With each passing day, the premiere of the new SAT gets closer and closer. Although the new test is still more than a year away, students who will take the redesigned SAT – those in grades 10 and below – would do well to begin preparation as early as possible.
Why is early preparation so important for the new SAT?
Much of the media coverage of the new test has focused on the changes that will make the test somewhat less tricky: The elimination of the guessing penalty, the lack of abstruse “SAT words” (see what I did there?), and the newly optional essay.
Don’t be fooled – although the new test will be a bit less tricky, it will require far deeper knowledge than previous iterations of the test. On the current SAT, there are a lot of tricks that students can use to boost their scores in a short period of time; on the new SAT, last minute preparation is rendered all but impossible by the in-depth questions and large amount of required reading.
To do well on the new SAT, students will need to master several fundamental skill sets:
Critical reading comprehension: The old test had several reading passages accompanied by analysis questions. The new test requires reading skills in all test sections – even the math section, which features many more word problems!
Facility with language: Although the writing test is still multiple choice, it creates a more realistic representation of the editing and revision process. Students will still need a firm grasp of a wide variety of grammar and conventions rules, but they will also need to be able to make substantive changes to improve the overall content of several lengthy passages.
Thorough understanding of vocabulary: Although much has been made of the elimination of so-called “SAT words,” vocabulary is still a required skill on the new test. Students will require a fairly strong vocabulary in order to comprehend many of the reading and writing passages on the new test. In addition, both the reading and the writing passages will include questions that test students’ ability to distinguish among words with very similar meanings based on the context of the passage.
Strong math fundamentals: The math section focuses strongly on mathematical problem solving, which requires that students master fundamental computation, reasoning, algebra, and geometry skills.

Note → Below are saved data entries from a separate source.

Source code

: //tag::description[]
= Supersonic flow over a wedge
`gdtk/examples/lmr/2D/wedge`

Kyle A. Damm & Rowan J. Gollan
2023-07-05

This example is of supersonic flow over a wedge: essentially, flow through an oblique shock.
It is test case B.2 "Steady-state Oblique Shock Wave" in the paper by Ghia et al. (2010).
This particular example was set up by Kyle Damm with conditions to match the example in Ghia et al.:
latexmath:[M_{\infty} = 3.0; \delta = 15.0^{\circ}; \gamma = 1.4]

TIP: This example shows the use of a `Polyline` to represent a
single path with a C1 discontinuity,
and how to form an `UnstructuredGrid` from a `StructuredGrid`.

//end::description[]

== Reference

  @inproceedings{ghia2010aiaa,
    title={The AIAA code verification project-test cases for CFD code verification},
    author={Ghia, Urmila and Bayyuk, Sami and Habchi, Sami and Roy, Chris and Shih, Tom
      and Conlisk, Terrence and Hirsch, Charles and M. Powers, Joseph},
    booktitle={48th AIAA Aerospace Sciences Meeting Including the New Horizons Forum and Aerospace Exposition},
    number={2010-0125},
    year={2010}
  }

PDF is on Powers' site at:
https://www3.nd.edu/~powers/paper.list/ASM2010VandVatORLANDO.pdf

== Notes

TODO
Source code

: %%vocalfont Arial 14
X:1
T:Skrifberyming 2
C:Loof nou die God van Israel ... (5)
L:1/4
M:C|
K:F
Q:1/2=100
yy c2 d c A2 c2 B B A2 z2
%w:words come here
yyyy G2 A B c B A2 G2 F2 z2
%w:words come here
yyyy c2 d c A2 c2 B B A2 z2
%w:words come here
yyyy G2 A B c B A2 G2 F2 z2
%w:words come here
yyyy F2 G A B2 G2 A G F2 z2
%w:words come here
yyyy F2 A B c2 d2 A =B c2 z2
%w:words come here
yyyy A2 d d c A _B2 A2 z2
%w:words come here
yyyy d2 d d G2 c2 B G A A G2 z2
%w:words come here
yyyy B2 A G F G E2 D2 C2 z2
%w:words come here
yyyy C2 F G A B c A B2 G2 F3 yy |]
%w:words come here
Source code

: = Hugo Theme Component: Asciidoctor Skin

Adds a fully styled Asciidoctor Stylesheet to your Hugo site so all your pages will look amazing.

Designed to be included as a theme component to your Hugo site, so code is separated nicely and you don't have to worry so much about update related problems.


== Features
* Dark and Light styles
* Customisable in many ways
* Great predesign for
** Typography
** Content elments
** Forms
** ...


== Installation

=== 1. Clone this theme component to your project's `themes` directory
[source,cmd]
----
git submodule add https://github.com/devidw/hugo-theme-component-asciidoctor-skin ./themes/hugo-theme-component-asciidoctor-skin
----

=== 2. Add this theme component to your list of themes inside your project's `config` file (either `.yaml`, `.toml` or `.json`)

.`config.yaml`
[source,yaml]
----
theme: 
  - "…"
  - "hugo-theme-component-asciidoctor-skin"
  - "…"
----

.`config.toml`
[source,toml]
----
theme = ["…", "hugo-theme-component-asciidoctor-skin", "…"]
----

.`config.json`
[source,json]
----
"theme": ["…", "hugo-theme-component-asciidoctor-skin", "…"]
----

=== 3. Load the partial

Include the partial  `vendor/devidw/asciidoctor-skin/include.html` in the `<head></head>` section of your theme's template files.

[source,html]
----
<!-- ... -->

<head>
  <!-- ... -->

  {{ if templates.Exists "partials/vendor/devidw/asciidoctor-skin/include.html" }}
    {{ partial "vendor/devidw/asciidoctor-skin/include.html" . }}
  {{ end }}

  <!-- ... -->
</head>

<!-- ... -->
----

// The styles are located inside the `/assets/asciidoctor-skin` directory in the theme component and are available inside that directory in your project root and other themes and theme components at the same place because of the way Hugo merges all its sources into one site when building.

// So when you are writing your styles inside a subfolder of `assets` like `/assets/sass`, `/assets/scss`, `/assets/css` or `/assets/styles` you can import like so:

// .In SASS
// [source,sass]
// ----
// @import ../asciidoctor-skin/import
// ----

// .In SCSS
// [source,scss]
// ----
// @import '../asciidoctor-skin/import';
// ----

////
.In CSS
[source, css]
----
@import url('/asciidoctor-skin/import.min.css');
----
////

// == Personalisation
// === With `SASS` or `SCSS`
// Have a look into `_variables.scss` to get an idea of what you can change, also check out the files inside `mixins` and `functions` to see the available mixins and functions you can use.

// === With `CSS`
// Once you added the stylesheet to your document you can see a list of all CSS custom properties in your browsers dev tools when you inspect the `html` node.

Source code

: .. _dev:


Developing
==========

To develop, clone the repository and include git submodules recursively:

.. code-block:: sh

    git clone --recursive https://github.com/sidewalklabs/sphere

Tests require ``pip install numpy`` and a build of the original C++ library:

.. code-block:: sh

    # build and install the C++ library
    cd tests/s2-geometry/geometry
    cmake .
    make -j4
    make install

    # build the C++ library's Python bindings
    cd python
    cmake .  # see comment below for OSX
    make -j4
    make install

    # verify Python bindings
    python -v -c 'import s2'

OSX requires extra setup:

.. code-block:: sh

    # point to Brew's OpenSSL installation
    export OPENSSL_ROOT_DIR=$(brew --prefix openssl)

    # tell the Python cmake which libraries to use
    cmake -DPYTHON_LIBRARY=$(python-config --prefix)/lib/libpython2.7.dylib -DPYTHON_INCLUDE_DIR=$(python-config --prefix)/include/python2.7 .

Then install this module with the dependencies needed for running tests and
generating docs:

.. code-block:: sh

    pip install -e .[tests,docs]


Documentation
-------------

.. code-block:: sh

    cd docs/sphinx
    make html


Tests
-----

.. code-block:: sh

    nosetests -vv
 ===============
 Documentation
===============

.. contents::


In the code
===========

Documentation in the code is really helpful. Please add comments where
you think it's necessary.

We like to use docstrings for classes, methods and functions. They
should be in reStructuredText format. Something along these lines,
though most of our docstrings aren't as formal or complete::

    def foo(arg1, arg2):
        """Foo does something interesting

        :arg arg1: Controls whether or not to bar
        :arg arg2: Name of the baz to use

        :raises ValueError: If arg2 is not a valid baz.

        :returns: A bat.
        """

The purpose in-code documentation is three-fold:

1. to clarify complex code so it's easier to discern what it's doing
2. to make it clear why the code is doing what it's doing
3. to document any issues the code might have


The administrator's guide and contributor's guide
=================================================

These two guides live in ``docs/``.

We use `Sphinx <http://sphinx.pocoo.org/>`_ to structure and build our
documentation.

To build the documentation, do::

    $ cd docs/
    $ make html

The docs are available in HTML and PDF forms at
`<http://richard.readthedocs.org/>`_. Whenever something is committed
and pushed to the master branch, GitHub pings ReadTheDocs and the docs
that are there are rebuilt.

The inclusion of a no calculator section makes fundamental math skills all the more important
Grasp of high level math concepts: The new test will cover topics as difficult as trigonometry and precalculus, creating a new challenge for students who are just beginning to learn these concepts.
Can anyone help me prepare?
C2 Education recently released the first in-depth preparation program for the new SAT. The first of its kind, C2’s Redesigned 2016 SAT prep program includes support for the math, reading, writing, and essay portions of the new test. The program has been custom designed by some of C2’s most experienced teachers and academic experts, and it will be continually updated to reflect new information as the College Board releases additional details about the new test.
For a limited time, students who take a new SAT practice test at their local C2 center will receive a free copy of the C2 Redesigned 2016 SAT Math book, and students who enroll in the program will receive the full suite of books for free. To learn more or to register for the test, click here.
What can I do to prepare on my own?
To prepare for the reading and writing sections, the best thing that any student – regardless of grade or skill level – can do is to read constantly. By far the best way to improve reading speed, reading comprehension, and facility with language is to be exposed to a wide variety of language as frequently as possible. By consistently reading, students learn to become faster and more thorough readers. In addition, students who read frequently naturally improve their writing skills by absorbing the practices of authors and journalists.
To prepare for the math section, students should pay close attention in all school math classes. Look for any gaps in knowledge or areas of weakness, and address those weaknesses as early as possible. Since math builds on itself from month to month and from year to year, a lack of understanding of a single concept can create much larger difficulties later on.
Students should also consider reviewing their math textbooks and completing any additional exercises or practice problems. Math textbooks often have extra problems that are not assigned in class or for homework; this provides additional practice, and as we all know, practice makes perfect!